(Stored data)
-=-=-
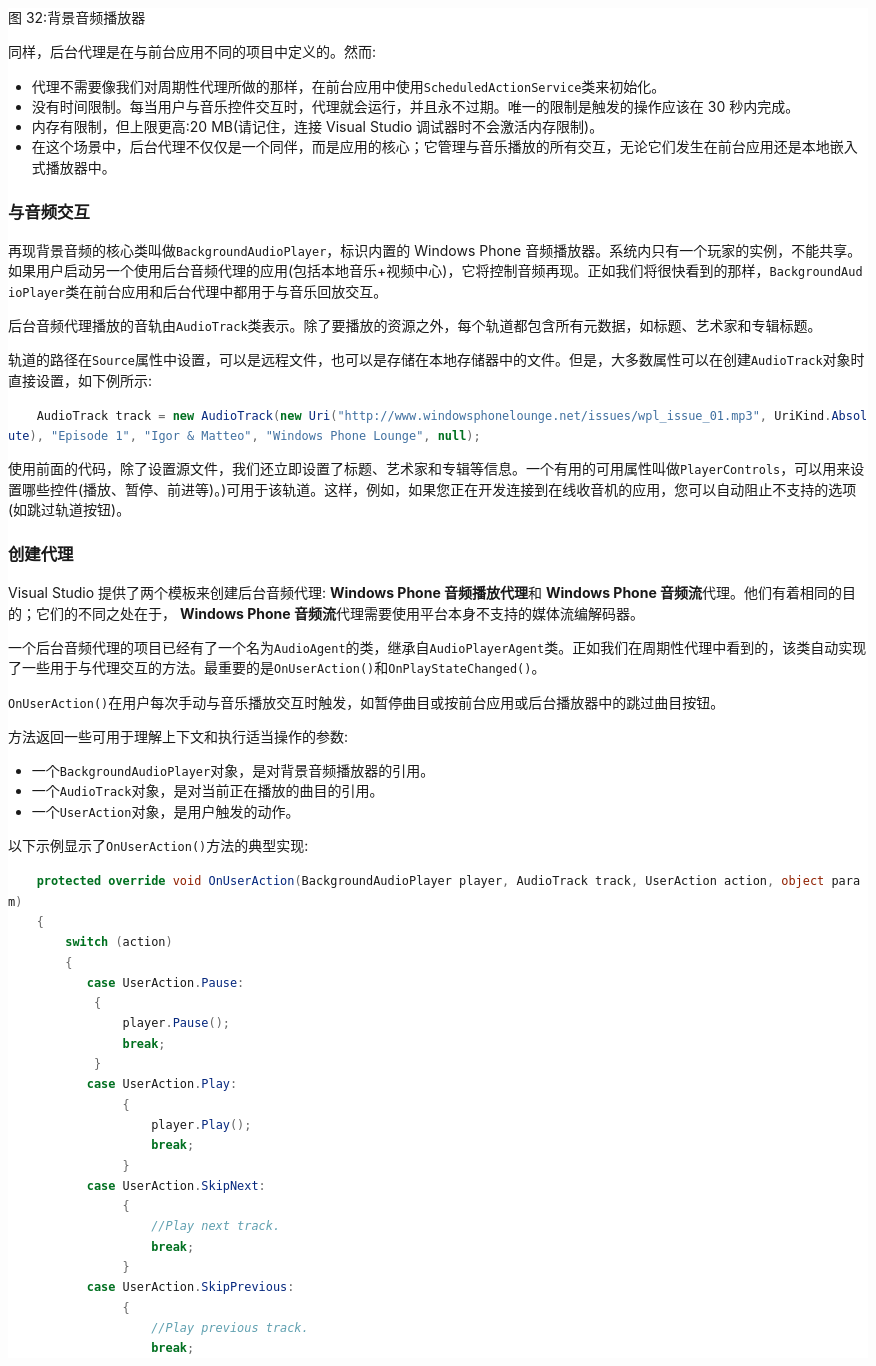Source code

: 图 32:背景音频播放器

同样，后台代理是在与前台应用不同的项目中定义的。然而:

*   代理不需要像我们对周期性代理所做的那样，在前台应用中使用`ScheduledActionService`类来初始化。
*   没有时间限制。每当用户与音乐控件交互时，代理就会运行，并且永不过期。唯一的限制是触发的操作应该在 30 秒内完成。
*   内存有限制，但上限更高:20 MB(请记住，连接 Visual Studio 调试器时不会激活内存限制)。
*   在这个场景中，后台代理不仅仅是一个同伴，而是应用的核心；它管理与音乐播放的所有交互，无论它们发生在前台应用还是本地嵌入式播放器中。

### 与音频交互

再现背景音频的核心类叫做`BackgroundAudioPlayer`，标识内置的 Windows Phone 音频播放器。系统内只有一个玩家的实例，不能共享。如果用户启动另一个使用后台音频代理的应用(包括本地音乐+视频中心)，它将控制音频再现。正如我们将很快看到的那样，`BackgroundAudioPlayer`类在前台应用和后台代理中都用于与音乐回放交互。

后台音频代理播放的音轨由`AudioTrack`类表示。除了要播放的资源之外，每个轨道都包含所有元数据，如标题、艺术家和专辑标题。

轨道的路径在`Source`属性中设置，可以是远程文件，也可以是存储在本地存储器中的文件。但是，大多数属性可以在创建`AudioTrack`对象时直接设置，如下例所示:

```cs
    AudioTrack track = new AudioTrack(new Uri("http://www.windowsphonelounge.net/issues/wpl_issue_01.mp3", UriKind.Absolute), "Episode 1", "Igor & Matteo", "Windows Phone Lounge", null);

```

使用前面的代码，除了设置源文件，我们还立即设置了标题、艺术家和专辑等信息。一个有用的可用属性叫做`PlayerControls`，可以用来设置哪些控件(播放、暂停、前进等)。)可用于该轨道。这样，例如，如果您正在开发连接到在线收音机的应用，您可以自动阻止不支持的选项(如跳过轨道按钮)。

### 创建代理

Visual Studio 提供了两个模板来创建后台音频代理: **Windows Phone 音频播放代理**和 **Windows Phone 音频流**代理。他们有着相同的目的；它们的不同之处在于， **Windows Phone 音频流**代理需要使用平台本身不支持的媒体流编解码器。

一个后台音频代理的项目已经有了一个名为`AudioAgent`的类，继承自`AudioPlayerAgent`类。正如我们在周期性代理中看到的，该类自动实现了一些用于与代理交互的方法。最重要的是`OnUserAction()`和`OnPlayStateChanged()`。

`OnUserAction()`在用户每次手动与音乐播放交互时触发，如暂停曲目或按前台应用或后台播放器中的跳过曲目按钮。

方法返回一些可用于理解上下文和执行适当操作的参数:

*   一个`BackgroundAudioPlayer`对象，是对背景音频播放器的引用。
*   一个`AudioTrack`对象，是对当前正在播放的曲目的引用。
*   一个`UserAction`对象，是用户触发的动作。

以下示例显示了`OnUserAction()`方法的典型实现:

```cs
    protected override void OnUserAction(BackgroundAudioPlayer player, AudioTrack track, UserAction action, object param)
    {
        switch (action)
        {
           case UserAction.Pause:
            {
                player.Pause();
                break;
            }
           case UserAction.Play:
                {
                    player.Play();
                    break;
                }
           case UserAction.SkipNext:
                {
                    //Play next track.
                    break;
                }
           case UserAction.SkipPrevious:
                {
                    //Play previous track.
                    break;
```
-=-=-
> **PROBLEM TO WORK ON**: Retype each line above exactly and leave out any picture.

> **RESPONSE BOX**:
Source code

: 图 32:背景音频播放器

同样，后台代理是在与前台应用不同的项目中定义的。然而:

*   代理不需要像我们对周期性代理所做的那样，在前台应用中使用`ScheduledActionService`类来初始化。
*   没有时间限制。每当用户与音乐控件交互时，代理就会运行，并且永不过期。唯一的限制是触发的操作应该在 30 秒内完成。
*   内存有限制，但上限更高:20 MB(请记住，连接 Visual Studio 调试器时不会激活内存限制)。
*   在这个场景中，后台代理不仅仅是一个同伴，而是应用的核心；它管理与音乐播放的所有交互，无论它们发生在前台应用还是本地嵌入式播放器中。

### 与音频交互

再现背景音频的核心类叫做`BackgroundAudioPlayer`，标识内置的 Windows Phone 音频播放器。系统内只有一个玩家的实例，不能共享。如果用户启动另一个使用后台音频代理的应用(包括本地音乐+视频中心)，它将控制音频再现。正如我们将很快看到的那样，`BackgroundAudioPlayer`类在前台应用和后台代理中都用于与音乐回放交互。

后台音频代理播放的音轨由`AudioTrack`类表示。除了要播放的资源之外，每个轨道都包含所有元数据，如标题、艺术家和专辑标题。

轨道的路径在`Source`属性中设置，可以是远程文件，也可以是存储在本地存储器中的文件。但是，大多数属性可以在创建`AudioTrack`对象时直接设置，如下例所示:

```cs
    AudioTrack track = new AudioTrack(new Uri("http://www.windowsphonelounge.net/issues/wpl_issue_01.mp3", UriKind.Absolute), "Episode 1", "Igor & Matteo", "Windows Phone Lounge", null);

```

使用前面的代码，除了设置源文件，我们还立即设置了标题、艺术家和专辑等信息。一个有用的可用属性叫做`PlayerControls`，可以用来设置哪些控件(播放、暂停、前进等)。)可用于该轨道。这样，例如，如果您正在开发连接到在线收音机的应用，您可以自动阻止不支持的选项(如跳过轨道按钮)。

### 创建代理

Visual Studio 提供了两个模板来创建后台音频代理: **Windows Phone 音频播放代理**和 **Windows Phone 音频流**代理。他们有着相同的目的；它们的不同之处在于， **Windows Phone 音频流**代理需要使用平台本身不支持的媒体流编解码器。

一个后台音频代理的项目已经有了一个名为`AudioAgent`的类，继承自`AudioPlayerAgent`类。正如我们在周期性代理中看到的，该类自动实现了一些用于与代理交互的方法。最重要的是`OnUserAction()`和`OnPlayStateChanged()`。

`OnUserAction()`在用户每次手动与音乐播放交互时触发，如暂停曲目或按前台应用或后台播放器中的跳过曲目按钮。

方法返回一些可用于理解上下文和执行适当操作的参数:

*   一个`BackgroundAudioPlayer`对象，是对背景音频播放器的引用。
*   一个`AudioTrack`对象，是对当前正在播放的曲目的引用。
*   一个`UserAction`对象，是用户触发的动作。

以下示例显示了`OnUserAction()`方法的典型实现:

```cs
    protected override void OnUserAction(BackgroundAudioPlayer player, AudioTrack track, UserAction action, object param)
    {
        switch (action)
        {
           case UserAction.Pause:
            {
                player.Pause();
                break;
            }
           case UserAction.Play:
                {
                    player.Play();
                    break;
                }
           case UserAction.SkipNext:
                {
                    //Play next track.
                    break;
                }
           case UserAction.SkipPrevious:
                {
                    //Play previous track.
                    break;
```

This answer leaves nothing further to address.